AIM OF THE EXERCISE. Reproduce the text of the data below word for word, leaving out the pictures.

MATERIAL SHOWN.

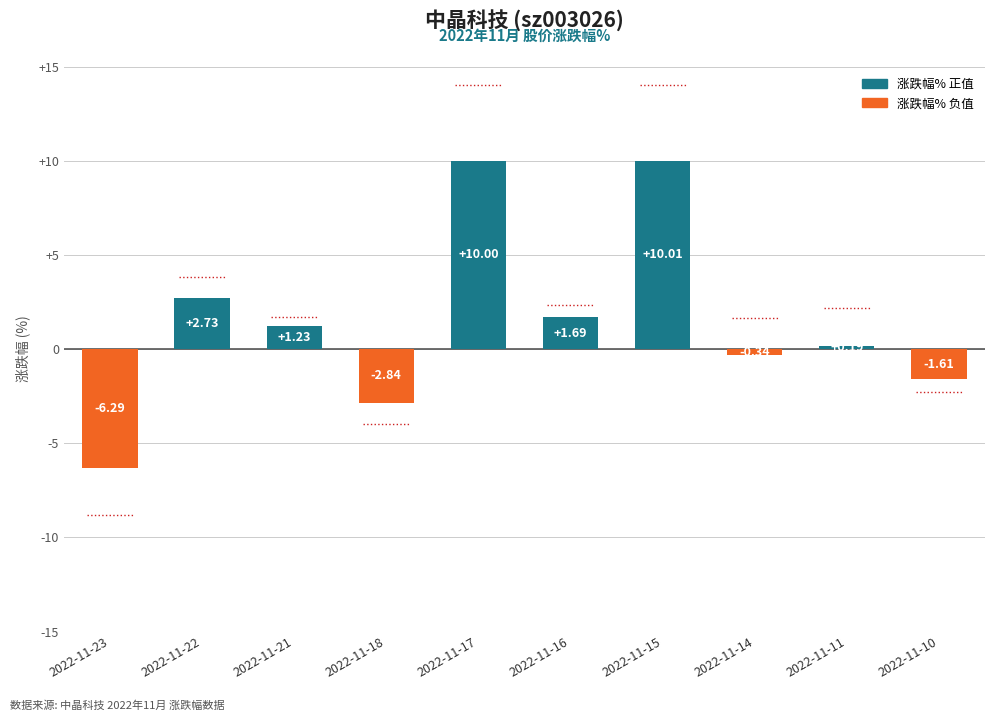

At which label does the data first exceed 1?

2022-11-22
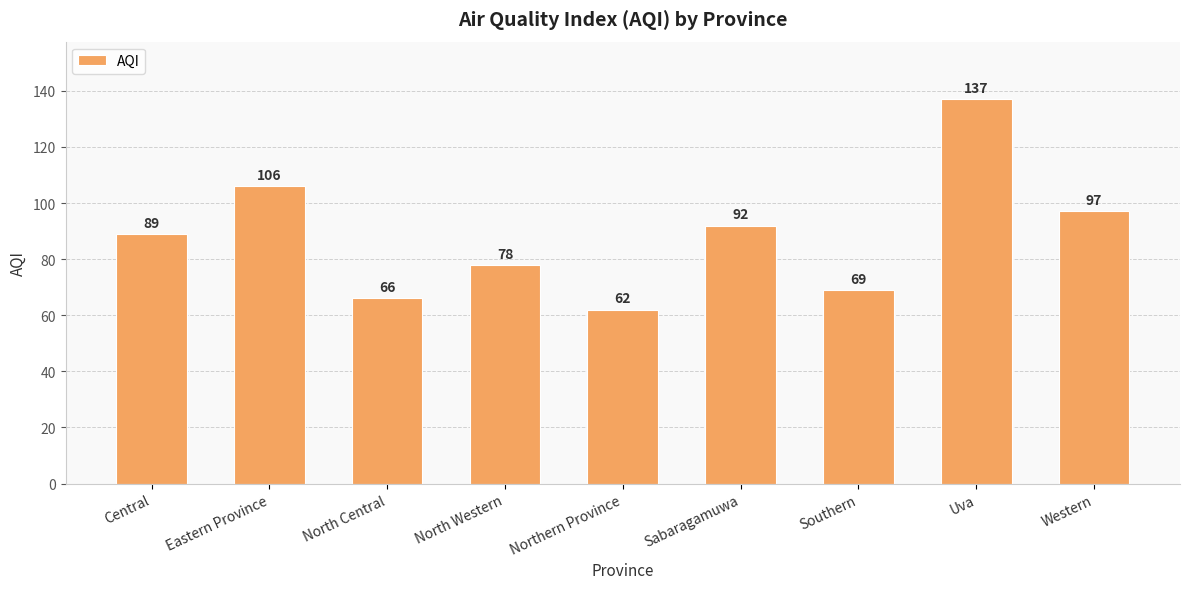

Which has a higher value, Uva or Southern?

Uva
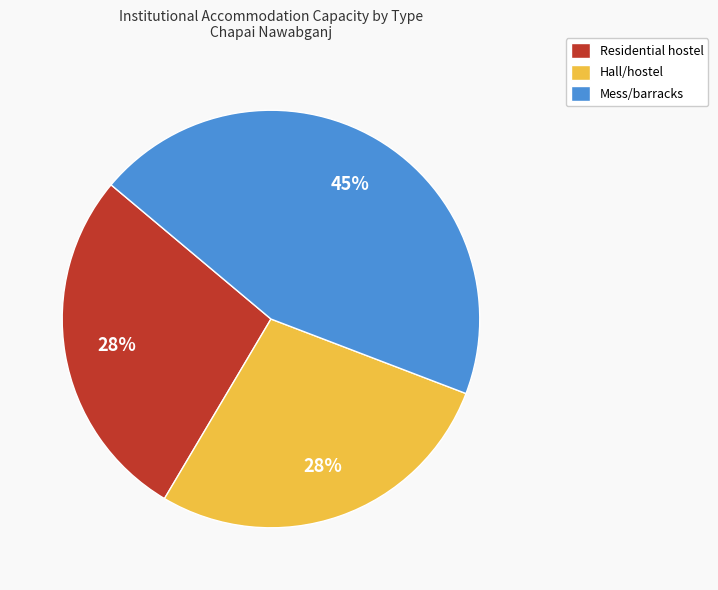

Which has a higher value, Hall/hostel or Mess/barracks?

Mess/barracks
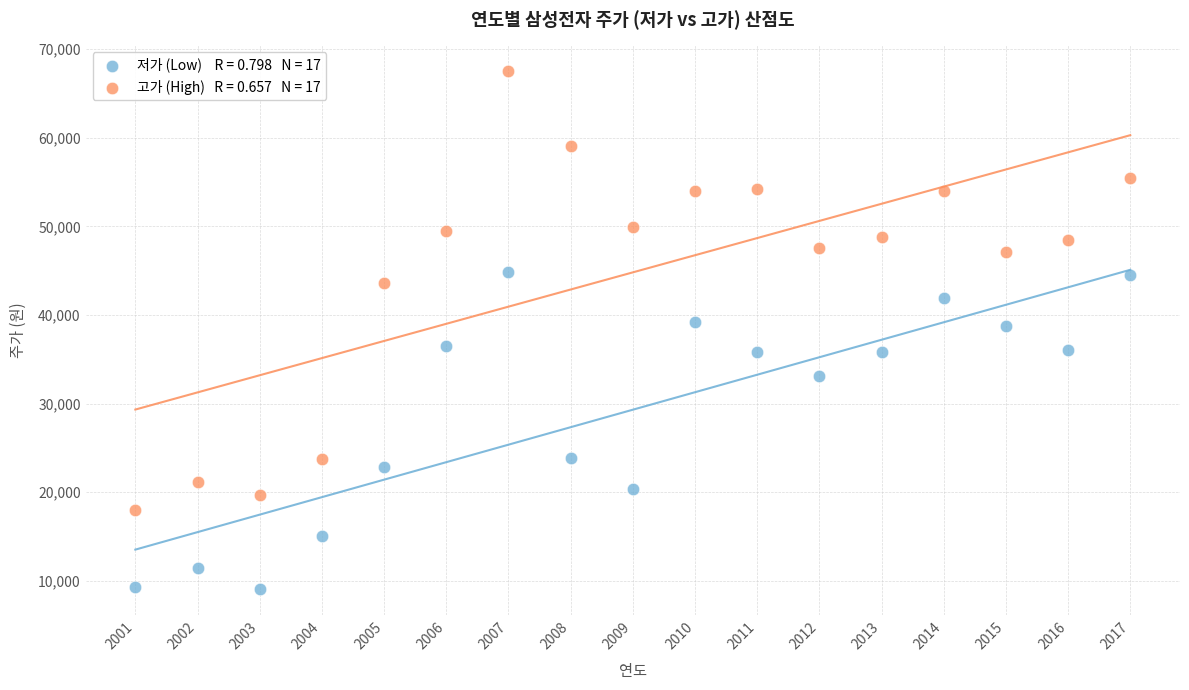

Across all data points, what is the range of Y values (max minus min)?

58450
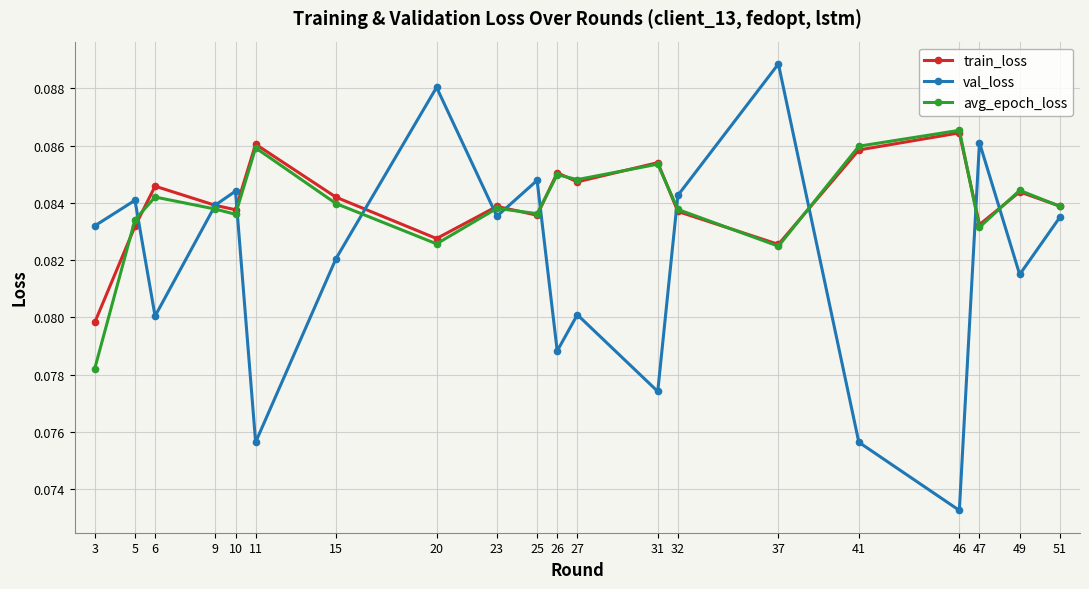

True or false: val_loss has a value of 0.0 at 37.

False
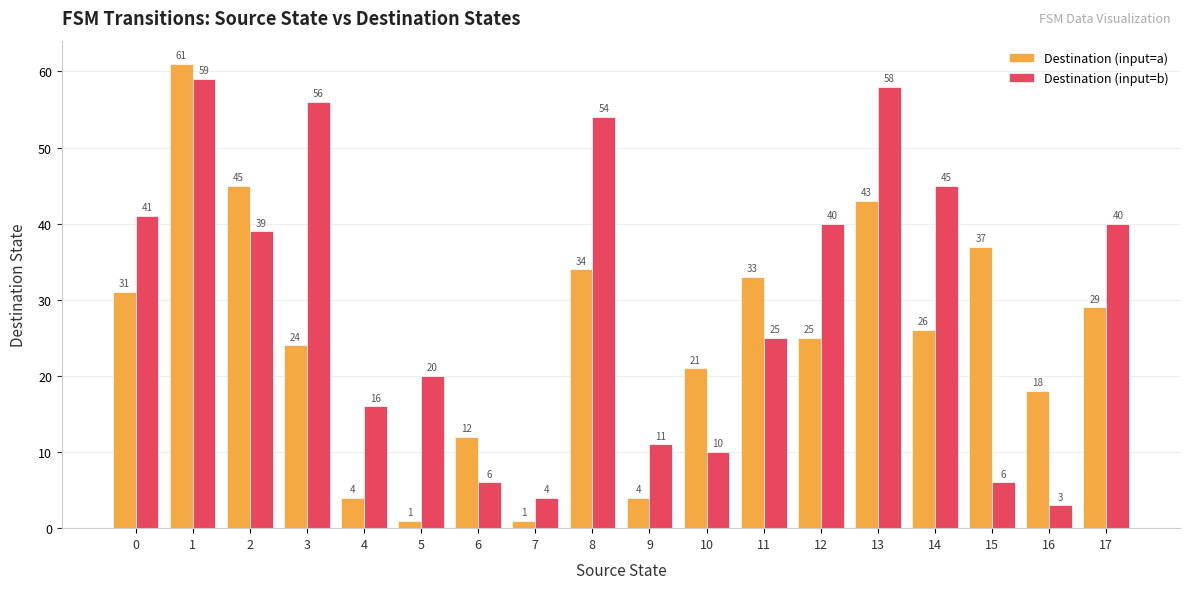

Which series has the largest range (max minus min)?

Destination (input=a)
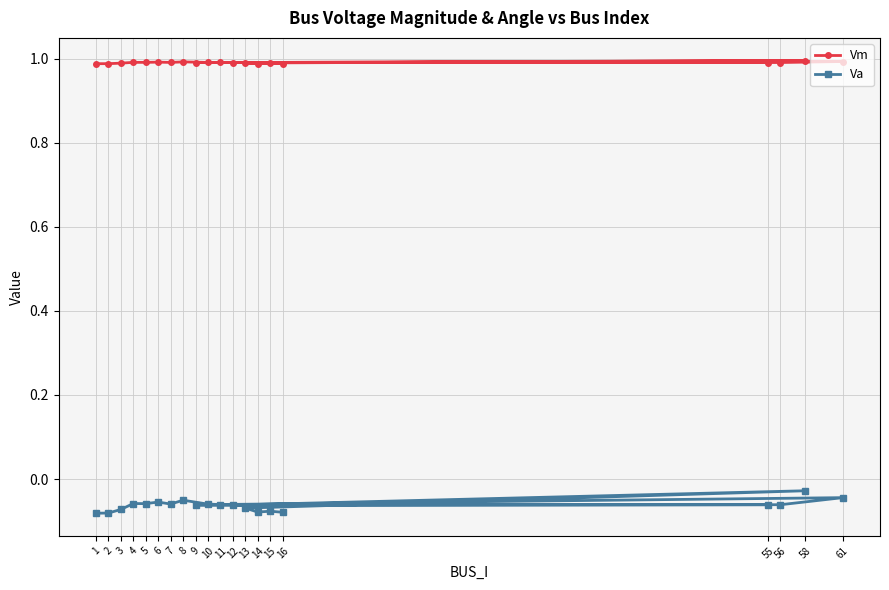

List the series in order of their peak value, highest first.

Vm, Va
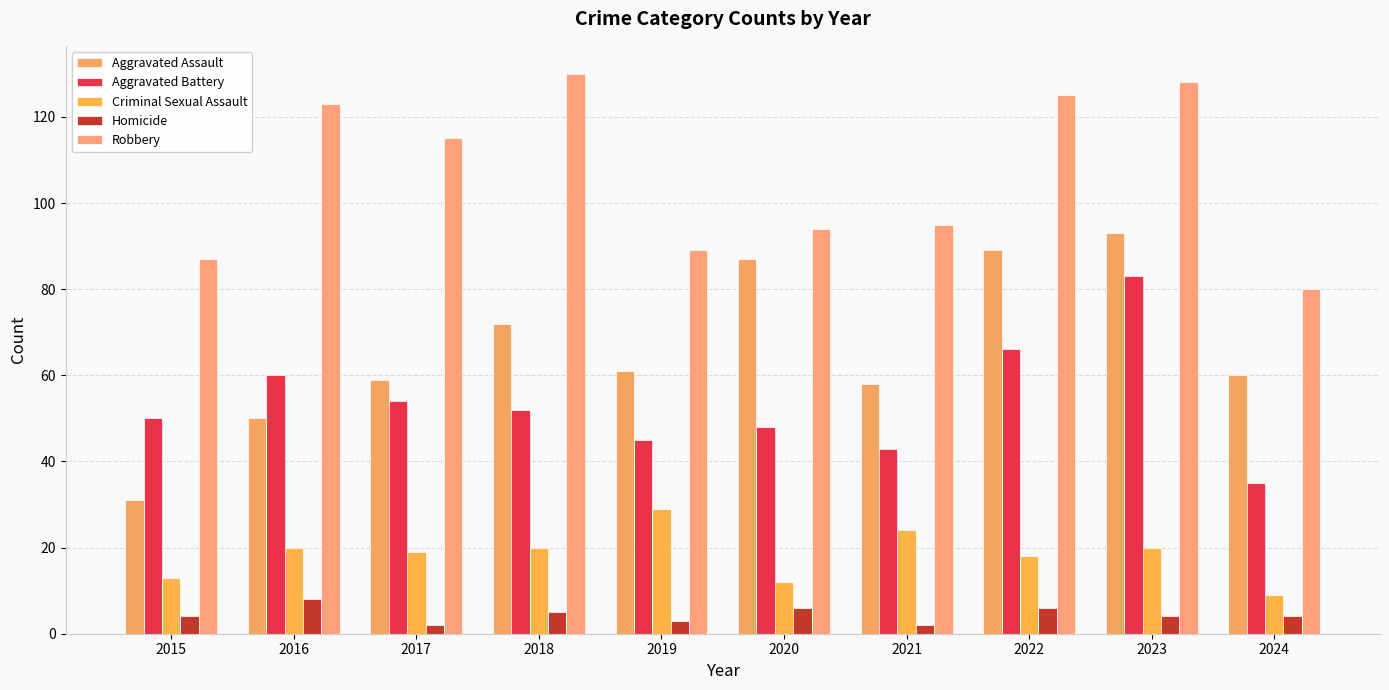

Which series has the largest total across all categories?

Robbery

OUTPUT.
At which label does the data first exceed 1?

2022-11-22

Which has a higher value, Uva or Southern?

Uva

Which has a higher value, Hall/hostel or Mess/barracks?

Mess/barracks

Across all data points, what is the range of Y values (max minus min)?

58450

True or false: val_loss has a value of 0.0 at 37.

False

Which series has the largest range (max minus min)?

Destination (input=a)

List the series in order of their peak value, highest first.

Vm, Va

Which series has the largest total across all categories?

Robbery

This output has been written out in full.